Hayat, kimseye düz bir yol vaat etmiyor.
Başladığımız her adımda, verdiğimiz her kararda görünmeyen bir soru gizli:
Değecek mi?
Ve bu sorunun cevabı, yalnızca yolun sonunda, geriye dönüp baktığımızda netleşecek.
İnsan bazen büyük hayaller kurar. Büyük savaşlar verir. Kaybeder, vazgeçer, yeniden başlar.
Bazen de küçücük mutluluklar için büyük acılara katlanır.
Zamanla anlarız ki, hayatı sadece yaşamak yetmez; hissetmek, anlamak ve değer katmak da gerekir.
Çünkü günün sonunda soracağımız soru şudur:
“Değdi mi?”
Bu soru, diplomanın köşesinde, makam odasının kapısında, bir evlat tebessümünde ya da ufacık bir iyiliğin hatırasında karşımıza çıkar.

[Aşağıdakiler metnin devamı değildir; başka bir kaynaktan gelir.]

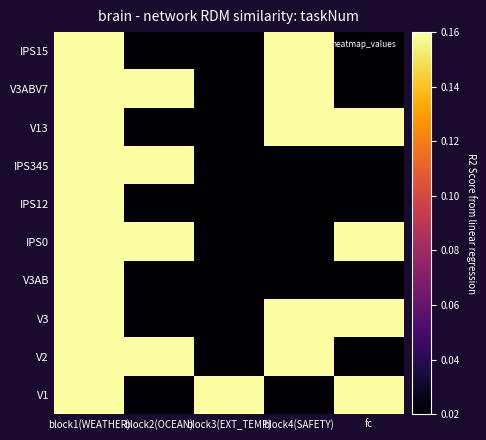

List the series in order of their peak value, lowest first.

IPS15, V3ABV7, V13, IPS345, IPS12, IPS0, V3AB, V3, V2, V1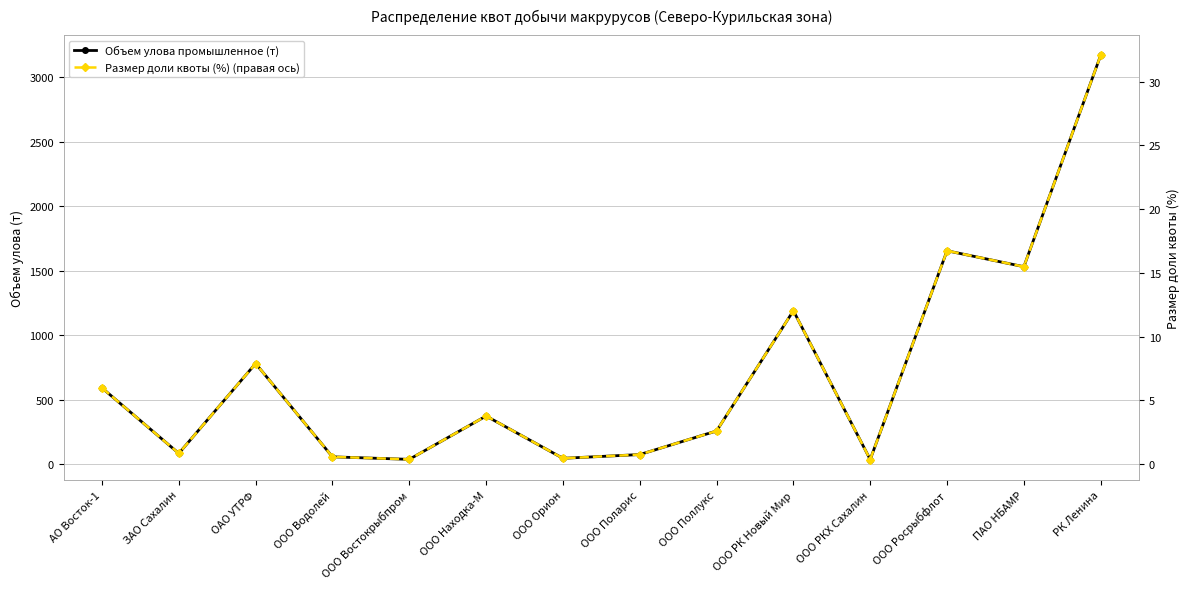

Count the number of data series in this chart.

2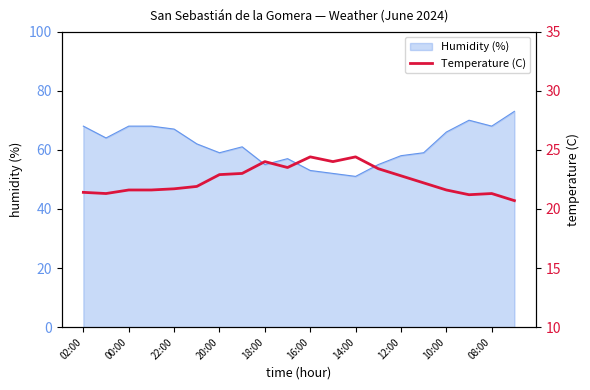

What is the lowest value of the Humidity (%) series?

51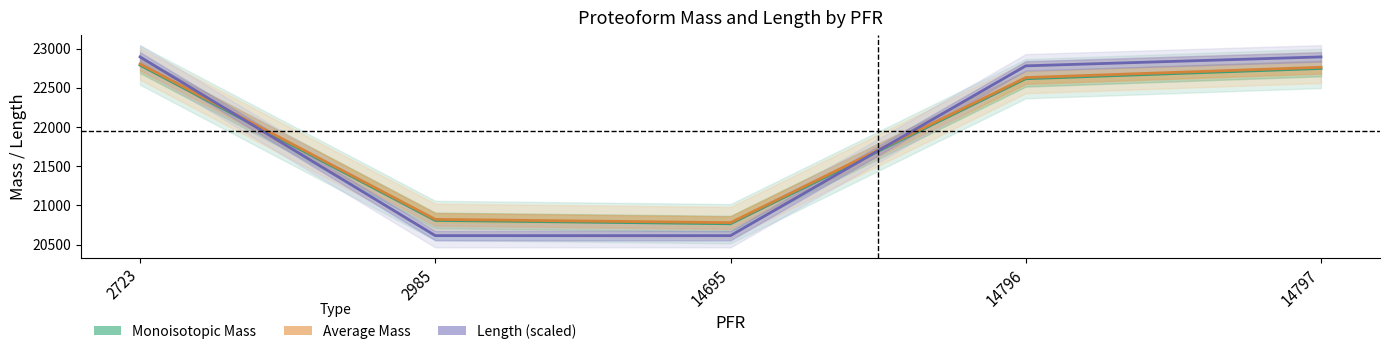

Which series has the largest range (max minus min)?

Length (scaled)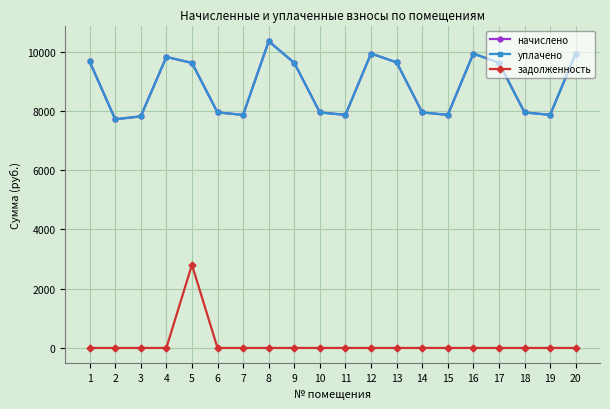

Which series has the largest total across all categories?

начислено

Bazıları için bir ömrü tüketen kariyerin ardında gelir bu soru.
Bazıları için yalnız bir odada, sessizce kapanan bir kapının arkasında.
Hayat yaşarken çoğu zaman sadece ileri bakarız. Koşarız. Hırsla, tutkuyla, bazen öfkeyle.
Ama yolun sonunda, dönüp ardımıza bakmak zorundayız.
Ve o zaman asıl muhasebe başlar:
Ne için bu kadar çabaladım?
Ne için kırıldım, kırdım?
Ne için sabrettim, vazgeçtim ya da mücadele ettim?
Yaşadıklarımız bazen bizi yoğurur, bazen de yorar.
Fakat her deneyim, her yara izi, hayat kitabımıza yazılmış bir satırdır.
Yaşarken değip değmediğini anlamak kolay değildir.
Anlam, yolun sonunda filizlenir.
Ve bir gün…
Ömür albümüne son kez baktığında, gözlerinin dolmadan tebessüm edebiliyorsan;
İşte o zaman, yaşadığın her şeye değmiştir.
Hayat bizden mükemmel olmayı beklemez.
Gerçekten yaşamamızı, düşe kalka öğrenmemizi ister.
Çünkü asıl mesele; mükemmel bir hayat yaşamak değil, anlamlı bir hayat bırakmaktır.
Yolun sonunda kendimize şunu soracağız:
“Değdi mi?”
Ve cevabı, yaşantımızın sessiz diliyle yankılanacak:
Sevdik mi? Sevdik.
İnandık mı? İnandık.
Çabaladık mı? Çabaladık.
İşte bu yüzden; yol ne kadar zor, yük ne kadar ağır olursa olsun,
Geriye dönüp baktığında yüreğin dolu dolu “Evet, değdi.” diyebilmektir asıl zafer.